# What am i doing wrong!!!!



## Justin Meyers (Jun 22, 2004)

Ok, so last year i had a Diamond bow, i shot my rages and slick tricks. Love them both! Now, after dry firing my diamond, i own a Z7 Xtreme. I shot tricks out of it today and buddy, they DID NOT fly like field points....they did w/ my diamond, but maybe bc the Xtreme is moving so much faster? Any adivice will be most appreciated. And are others having the same problem/How to fix it? Thanks!!!


----------



## devil1824 (Sep 4, 2010)

1. Have you paper tuned your bow. 
2. Spin test the broad heads. 
3. Are your vanes or feathers hitting any part of your bow. 

That's a start anyway.


----------



## KeithR (Jan 30, 2006)

I am having the same problem with the same bow and head. I took my bow and paper tuned today over lunch and was not much to tune. Was shooting perfect bullet holes thru paper. I am going to shoot my heads again this evening and see how they do. if I can't get it worked I guess I will hunt this weekend with expandables which I ain't happy about. One thing I did notice shooting thru paper is I have a tendency to torque the bow a little creating a left tear. Good luck


----------



## Justin Meyers (Jun 22, 2004)

thanks yall...i shoot a QAD ultra rest so my top fletching is always up and not touching anything. But what is wierd, is that i had some i dont know what brand, fixed blad broadheads in my tacklebox...so i flung those at 10 yards. slightly to the right...so i moved it to 30. I aimed at the far left edge of my rhinoblock which is about 7 inches from center, and nailed it dead center 3 arrows in a row followed by 1 field point aimed dead center. I shoot carbon x maxima 350


----------



## devil1824 (Sep 4, 2010)

Do you have your fletching lined up with your broad heads. Clocked the same . I clock mine the same.


----------



## wet dreams (May 21, 2004)

devil1824 said:


> 2. Spin test the broad heads.


A must for all fixed blade heads....WW


----------



## Justin Meyers (Jun 22, 2004)

now that you mention it, no, the blades on my slick tricks are not lined up with my fletchings. So that may want to make it sail. Ill spin test them here shortly. I have never heard anything bad about tricks, so its gotta be me. lol. Now with my Rage, do i need to worry about it, or can i just let it fly n it'll hit where i aim. Thanks again yall


----------



## Chunky (Oct 15, 2006)

I have never believed that the alignment of vanes or broadheads has much effect, except if it causes contact with the riser, rest, or part of the bow.
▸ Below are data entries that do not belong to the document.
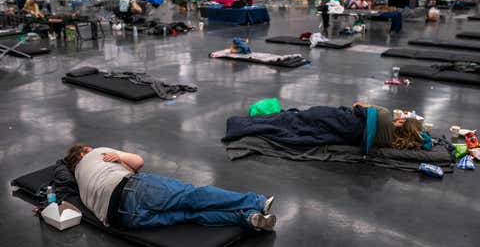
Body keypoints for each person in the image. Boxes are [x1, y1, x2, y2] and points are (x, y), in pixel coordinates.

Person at [64, 144, 276, 230]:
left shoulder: (80, 178)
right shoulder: (96, 153)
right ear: (83, 152)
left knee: (189, 215)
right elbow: (137, 164)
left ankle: (248, 218)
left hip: (123, 220)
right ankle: (256, 202)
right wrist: (119, 157)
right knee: (193, 197)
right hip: (130, 190)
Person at [223, 102, 431, 153]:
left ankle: (237, 124)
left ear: (402, 122)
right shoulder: (388, 143)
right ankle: (244, 125)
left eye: (403, 116)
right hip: (344, 134)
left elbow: (356, 105)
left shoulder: (384, 115)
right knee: (290, 125)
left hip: (334, 118)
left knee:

If your broadheads are not aligned striaght it will cause bad flight. If your spine is off it will do it, or you may need to adjust your rest/nocking point a bit.


----------



## Justin Meyers (Jun 22, 2004)

ok, well, i adjusted my spot hogg sight just a pinch to the left...like 1 little line. For some reason at 20 yards they were dead on. give or take 1-2 inches for the 15 mph head wind in my face lol. @ 30 they were consistently 2 inches off. So, with that ill take it. I ripped a fletching and got close to a robin hood, so i figured i can live with it. Went to triple edge and talked to Dennis, and he told me he shoots tricks and the strikers. He told me to move my drop away over just a tad in the opposite direction and the broadheads should line up perfectly. So after i get my CX refletched ill let yall know what the out come is.


----------



## wet dreams (May 21, 2004)

Agree with Chunky, I didn't realize you were getting groups so moving the rest or nocking point should fix, if your heads aren't tuned to your shafts you would be all over the place with no consistency....WW


----------